Psychological problems will be the worst ones to deal with for people leaving in confined space.
Yet Musk wants to send just anyone
Although to be fair, he does admit that they may not survive.
As I and others have said earlier, Musk is just very good at marketing communication. All he wants is to get on with his projects. He probably only means one tenth of what he says.
When it comes to space travels, and particularly sending people to Mars, to get the most people on board with this, communication IS key. Anyone with half a brain can figure out that this will cost so much money per capita, and will require heavy training and rigorous selection no matter how sophisticated technology we eventually use, that only an extremely small fraction of the population will be able to be part of it, if it ever happens. But this makes it an essentially elitist project, which can only encounter a lot of resistance if you want to present all this as democratizing space travel. So to make it look more "inclusive", you'll just pretend that anyone will be able to go. That's really basic marketing.
Just my 2 cents. I know some people prefer thinking that Musk is just a delusional nutcase. It's probably more comfortable to think he lies to himself, rather than to the whole world.
Do I fully blame him? What he does is not my thing, but I admit he has achieved a whole lot, even if he hasn't achieved everything that he has ever claimed he would.
Wouldn't surprise me if psychological issues become the biggest problem.
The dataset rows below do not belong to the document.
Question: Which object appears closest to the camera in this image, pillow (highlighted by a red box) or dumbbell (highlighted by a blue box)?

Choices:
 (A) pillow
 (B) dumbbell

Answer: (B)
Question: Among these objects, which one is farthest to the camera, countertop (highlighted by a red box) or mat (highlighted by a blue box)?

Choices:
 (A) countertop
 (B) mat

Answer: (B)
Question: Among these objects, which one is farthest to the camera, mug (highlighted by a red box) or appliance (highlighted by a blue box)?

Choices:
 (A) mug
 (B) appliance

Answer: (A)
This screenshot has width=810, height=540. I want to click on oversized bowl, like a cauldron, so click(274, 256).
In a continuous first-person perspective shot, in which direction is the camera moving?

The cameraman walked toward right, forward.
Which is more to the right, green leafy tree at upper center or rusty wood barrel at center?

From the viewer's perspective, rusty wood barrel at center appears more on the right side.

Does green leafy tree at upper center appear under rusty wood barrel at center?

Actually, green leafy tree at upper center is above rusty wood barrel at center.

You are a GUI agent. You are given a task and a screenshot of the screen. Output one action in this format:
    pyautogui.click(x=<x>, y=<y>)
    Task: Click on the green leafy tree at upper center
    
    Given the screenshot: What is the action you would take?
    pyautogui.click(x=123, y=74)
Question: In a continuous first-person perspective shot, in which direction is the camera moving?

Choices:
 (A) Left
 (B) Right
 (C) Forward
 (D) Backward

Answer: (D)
One of the numerous problems probably. The other problem is, no human has ever been subjected to life in non-earth-like conditions for more than a few months (in the ISS), so I'm sure we can also expect a lot of health issues, unless we can reproduce a very earth-like environment elsewhere, which is sort of doubtful. It's likely that if anything, we will barely manage to build environments that are good enough for survival and what would happen after a few years, I guess nobody knows.